_Material supplied_.

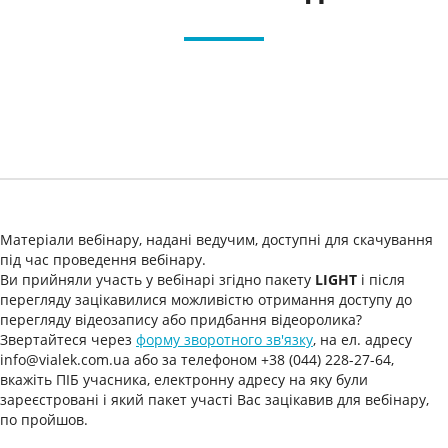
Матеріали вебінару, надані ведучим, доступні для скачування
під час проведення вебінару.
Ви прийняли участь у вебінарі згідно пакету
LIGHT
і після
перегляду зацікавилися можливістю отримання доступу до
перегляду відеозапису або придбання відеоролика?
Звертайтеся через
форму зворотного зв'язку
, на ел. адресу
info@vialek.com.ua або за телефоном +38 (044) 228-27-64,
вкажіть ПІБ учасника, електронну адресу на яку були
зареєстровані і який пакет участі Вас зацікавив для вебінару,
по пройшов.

* * *

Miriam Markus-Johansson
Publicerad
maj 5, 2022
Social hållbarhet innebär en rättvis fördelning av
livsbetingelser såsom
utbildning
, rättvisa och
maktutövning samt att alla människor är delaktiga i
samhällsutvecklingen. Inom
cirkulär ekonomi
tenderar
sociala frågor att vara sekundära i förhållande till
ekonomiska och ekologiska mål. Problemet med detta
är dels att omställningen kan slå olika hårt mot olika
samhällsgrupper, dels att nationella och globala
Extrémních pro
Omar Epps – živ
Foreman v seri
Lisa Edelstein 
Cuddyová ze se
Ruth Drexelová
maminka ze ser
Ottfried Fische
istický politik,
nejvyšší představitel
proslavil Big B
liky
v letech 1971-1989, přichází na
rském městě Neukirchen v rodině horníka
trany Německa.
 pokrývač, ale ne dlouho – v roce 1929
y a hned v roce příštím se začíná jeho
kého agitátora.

_The problem_.
How many lines in the data above contain the word "roce"? Reply with only that figure.

_Written response_.
2